Exercise data section start

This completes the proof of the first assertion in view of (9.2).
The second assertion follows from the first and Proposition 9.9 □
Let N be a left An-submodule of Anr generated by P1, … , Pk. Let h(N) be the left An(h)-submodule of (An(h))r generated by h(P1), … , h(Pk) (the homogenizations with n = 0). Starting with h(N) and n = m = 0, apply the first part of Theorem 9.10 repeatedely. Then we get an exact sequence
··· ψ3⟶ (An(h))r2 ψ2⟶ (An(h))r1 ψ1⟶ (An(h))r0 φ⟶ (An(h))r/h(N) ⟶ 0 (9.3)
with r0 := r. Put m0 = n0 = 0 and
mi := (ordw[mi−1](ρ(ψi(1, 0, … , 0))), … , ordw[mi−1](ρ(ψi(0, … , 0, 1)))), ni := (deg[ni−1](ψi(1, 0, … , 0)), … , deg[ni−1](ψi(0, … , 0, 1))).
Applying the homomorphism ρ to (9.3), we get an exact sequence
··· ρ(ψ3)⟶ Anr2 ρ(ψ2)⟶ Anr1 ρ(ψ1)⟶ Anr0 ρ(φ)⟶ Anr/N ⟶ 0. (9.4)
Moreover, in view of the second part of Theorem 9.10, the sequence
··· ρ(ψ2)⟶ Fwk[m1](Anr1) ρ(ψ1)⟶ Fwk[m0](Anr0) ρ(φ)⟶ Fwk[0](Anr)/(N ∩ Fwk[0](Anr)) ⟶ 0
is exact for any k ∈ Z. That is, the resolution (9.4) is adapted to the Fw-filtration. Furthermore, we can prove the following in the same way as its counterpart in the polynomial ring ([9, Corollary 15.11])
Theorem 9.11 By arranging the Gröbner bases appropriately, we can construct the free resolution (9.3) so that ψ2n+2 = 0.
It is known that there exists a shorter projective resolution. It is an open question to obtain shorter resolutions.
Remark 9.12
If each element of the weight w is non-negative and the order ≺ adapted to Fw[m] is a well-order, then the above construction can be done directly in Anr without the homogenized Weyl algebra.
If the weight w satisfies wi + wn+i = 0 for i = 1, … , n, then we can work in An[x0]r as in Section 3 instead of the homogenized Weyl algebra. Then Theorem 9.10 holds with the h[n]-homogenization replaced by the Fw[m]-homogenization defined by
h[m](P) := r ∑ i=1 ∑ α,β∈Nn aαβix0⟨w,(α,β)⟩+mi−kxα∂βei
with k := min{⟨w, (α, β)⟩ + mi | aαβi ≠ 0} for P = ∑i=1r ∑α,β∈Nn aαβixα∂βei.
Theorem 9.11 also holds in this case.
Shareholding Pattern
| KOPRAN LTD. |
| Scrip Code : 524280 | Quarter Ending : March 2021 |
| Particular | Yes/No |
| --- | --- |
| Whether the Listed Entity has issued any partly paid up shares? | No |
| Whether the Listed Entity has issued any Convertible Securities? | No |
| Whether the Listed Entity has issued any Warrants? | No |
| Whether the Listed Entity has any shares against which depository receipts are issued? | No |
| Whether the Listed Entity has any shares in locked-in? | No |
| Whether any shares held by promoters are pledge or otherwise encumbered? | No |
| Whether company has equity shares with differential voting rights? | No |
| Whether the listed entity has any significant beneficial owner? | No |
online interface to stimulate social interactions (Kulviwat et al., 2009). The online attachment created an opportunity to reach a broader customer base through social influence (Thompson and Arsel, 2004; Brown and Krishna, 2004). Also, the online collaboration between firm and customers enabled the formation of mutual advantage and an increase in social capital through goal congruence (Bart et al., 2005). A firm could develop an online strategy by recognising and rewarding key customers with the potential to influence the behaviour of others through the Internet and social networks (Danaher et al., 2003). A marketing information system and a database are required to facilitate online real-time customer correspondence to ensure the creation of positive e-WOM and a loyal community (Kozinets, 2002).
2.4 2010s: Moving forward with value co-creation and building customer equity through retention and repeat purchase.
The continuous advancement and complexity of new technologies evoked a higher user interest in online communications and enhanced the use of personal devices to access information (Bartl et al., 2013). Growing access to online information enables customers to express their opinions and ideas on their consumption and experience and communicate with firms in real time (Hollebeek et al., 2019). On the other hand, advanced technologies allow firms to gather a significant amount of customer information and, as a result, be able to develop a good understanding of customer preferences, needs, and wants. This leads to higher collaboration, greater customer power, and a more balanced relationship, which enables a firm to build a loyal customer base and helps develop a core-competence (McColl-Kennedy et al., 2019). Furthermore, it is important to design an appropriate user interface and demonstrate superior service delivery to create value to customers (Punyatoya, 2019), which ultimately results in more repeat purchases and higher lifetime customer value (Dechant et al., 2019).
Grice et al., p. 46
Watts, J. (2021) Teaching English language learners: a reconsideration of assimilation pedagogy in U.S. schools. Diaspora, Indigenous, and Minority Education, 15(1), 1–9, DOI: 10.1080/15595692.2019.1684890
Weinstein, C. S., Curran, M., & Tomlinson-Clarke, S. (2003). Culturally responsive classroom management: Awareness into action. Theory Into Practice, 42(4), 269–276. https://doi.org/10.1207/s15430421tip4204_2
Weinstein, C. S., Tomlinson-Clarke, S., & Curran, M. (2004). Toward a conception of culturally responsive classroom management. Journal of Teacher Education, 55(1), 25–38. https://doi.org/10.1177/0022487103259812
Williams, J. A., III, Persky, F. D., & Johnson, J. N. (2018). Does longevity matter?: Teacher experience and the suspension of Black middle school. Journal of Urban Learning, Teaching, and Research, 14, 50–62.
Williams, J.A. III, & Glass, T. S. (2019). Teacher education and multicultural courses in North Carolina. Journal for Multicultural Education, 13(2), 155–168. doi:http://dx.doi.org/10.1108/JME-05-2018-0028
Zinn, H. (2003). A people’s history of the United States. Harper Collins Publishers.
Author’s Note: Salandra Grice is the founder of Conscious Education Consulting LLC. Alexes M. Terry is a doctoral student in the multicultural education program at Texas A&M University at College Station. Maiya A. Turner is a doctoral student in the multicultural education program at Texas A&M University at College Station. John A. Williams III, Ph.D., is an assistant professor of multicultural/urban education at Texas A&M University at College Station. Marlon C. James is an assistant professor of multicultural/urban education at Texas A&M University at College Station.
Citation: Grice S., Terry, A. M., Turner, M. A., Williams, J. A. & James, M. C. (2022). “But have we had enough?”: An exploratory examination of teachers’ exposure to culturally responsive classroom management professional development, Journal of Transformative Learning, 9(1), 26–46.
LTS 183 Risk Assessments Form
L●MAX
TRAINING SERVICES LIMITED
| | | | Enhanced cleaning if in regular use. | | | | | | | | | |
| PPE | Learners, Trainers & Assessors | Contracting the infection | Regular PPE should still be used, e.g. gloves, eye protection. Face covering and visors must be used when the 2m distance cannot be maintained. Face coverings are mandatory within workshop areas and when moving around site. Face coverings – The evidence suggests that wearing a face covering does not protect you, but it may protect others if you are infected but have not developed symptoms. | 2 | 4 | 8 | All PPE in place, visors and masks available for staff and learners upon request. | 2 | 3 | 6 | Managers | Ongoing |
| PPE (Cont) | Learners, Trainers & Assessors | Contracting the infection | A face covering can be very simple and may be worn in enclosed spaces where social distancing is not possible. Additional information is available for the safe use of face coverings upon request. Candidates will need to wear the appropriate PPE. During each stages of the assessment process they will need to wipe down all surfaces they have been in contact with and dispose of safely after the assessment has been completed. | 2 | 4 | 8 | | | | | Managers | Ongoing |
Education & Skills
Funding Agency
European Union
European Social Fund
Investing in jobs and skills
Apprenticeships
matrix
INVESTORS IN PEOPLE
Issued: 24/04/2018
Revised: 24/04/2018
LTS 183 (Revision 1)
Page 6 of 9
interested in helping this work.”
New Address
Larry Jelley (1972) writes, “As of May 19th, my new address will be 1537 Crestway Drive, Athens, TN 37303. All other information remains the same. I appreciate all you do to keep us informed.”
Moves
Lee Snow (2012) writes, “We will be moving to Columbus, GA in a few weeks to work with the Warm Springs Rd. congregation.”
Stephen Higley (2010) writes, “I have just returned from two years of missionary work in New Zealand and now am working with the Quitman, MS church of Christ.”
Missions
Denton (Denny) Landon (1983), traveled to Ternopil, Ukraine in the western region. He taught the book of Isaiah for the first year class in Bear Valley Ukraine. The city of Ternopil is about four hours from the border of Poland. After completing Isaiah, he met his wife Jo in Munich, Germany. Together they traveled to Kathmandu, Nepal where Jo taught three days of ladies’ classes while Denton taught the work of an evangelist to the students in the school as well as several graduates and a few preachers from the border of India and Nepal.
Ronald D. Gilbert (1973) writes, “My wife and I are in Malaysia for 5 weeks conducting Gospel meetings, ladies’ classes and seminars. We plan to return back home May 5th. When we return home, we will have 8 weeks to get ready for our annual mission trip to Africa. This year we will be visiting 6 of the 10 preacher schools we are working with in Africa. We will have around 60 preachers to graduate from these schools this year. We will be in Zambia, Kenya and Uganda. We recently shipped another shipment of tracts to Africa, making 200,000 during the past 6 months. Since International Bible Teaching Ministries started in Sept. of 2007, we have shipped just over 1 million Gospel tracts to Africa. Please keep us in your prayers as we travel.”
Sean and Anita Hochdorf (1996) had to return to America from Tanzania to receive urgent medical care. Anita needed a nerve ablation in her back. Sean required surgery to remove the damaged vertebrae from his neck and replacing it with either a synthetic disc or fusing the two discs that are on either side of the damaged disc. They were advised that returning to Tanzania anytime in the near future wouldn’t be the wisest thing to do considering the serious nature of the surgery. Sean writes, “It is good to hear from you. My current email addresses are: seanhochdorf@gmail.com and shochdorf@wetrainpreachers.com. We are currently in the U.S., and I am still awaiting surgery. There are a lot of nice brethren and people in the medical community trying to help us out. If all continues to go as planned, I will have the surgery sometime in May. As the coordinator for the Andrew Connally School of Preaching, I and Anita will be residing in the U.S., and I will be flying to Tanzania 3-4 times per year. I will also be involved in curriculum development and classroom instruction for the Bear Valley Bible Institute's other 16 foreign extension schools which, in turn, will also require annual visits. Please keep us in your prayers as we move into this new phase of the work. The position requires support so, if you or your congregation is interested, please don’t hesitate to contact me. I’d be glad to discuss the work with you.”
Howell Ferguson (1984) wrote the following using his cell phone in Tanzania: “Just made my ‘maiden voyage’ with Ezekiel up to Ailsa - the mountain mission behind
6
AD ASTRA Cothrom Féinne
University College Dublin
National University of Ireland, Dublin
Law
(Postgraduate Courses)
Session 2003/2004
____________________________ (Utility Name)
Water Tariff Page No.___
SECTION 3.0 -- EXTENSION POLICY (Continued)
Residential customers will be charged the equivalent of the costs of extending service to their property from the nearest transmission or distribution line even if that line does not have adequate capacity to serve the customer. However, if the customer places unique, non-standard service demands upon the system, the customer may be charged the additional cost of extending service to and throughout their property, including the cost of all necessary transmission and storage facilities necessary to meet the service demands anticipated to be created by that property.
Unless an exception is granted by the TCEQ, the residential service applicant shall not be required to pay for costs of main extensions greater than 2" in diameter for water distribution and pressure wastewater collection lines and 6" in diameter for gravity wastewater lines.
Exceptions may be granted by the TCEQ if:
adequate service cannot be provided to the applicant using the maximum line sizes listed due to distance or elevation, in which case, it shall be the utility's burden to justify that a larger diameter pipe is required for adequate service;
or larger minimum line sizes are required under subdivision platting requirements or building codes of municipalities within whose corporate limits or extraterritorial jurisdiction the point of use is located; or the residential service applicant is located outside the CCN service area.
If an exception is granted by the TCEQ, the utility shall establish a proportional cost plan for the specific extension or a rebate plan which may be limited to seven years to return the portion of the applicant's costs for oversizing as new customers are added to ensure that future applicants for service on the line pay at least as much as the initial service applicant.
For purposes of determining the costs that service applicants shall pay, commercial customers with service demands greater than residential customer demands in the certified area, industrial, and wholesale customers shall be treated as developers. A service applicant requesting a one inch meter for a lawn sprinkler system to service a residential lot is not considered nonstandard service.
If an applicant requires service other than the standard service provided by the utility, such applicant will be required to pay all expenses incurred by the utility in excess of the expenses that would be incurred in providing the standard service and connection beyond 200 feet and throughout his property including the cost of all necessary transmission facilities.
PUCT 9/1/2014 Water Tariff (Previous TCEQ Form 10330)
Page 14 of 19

Exercise data section end

Exercise description ▸
Scan the entries above. Copy each line that has the string "case".

Output of the exercise ▸
Theorem 9.11 also holds in this case.
adequate service cannot be provided to the applicant using the maximum line sizes listed due to distance or elevation, in which case, it shall be the utility's burden to justify that a larger diameter pipe is required for adequate service;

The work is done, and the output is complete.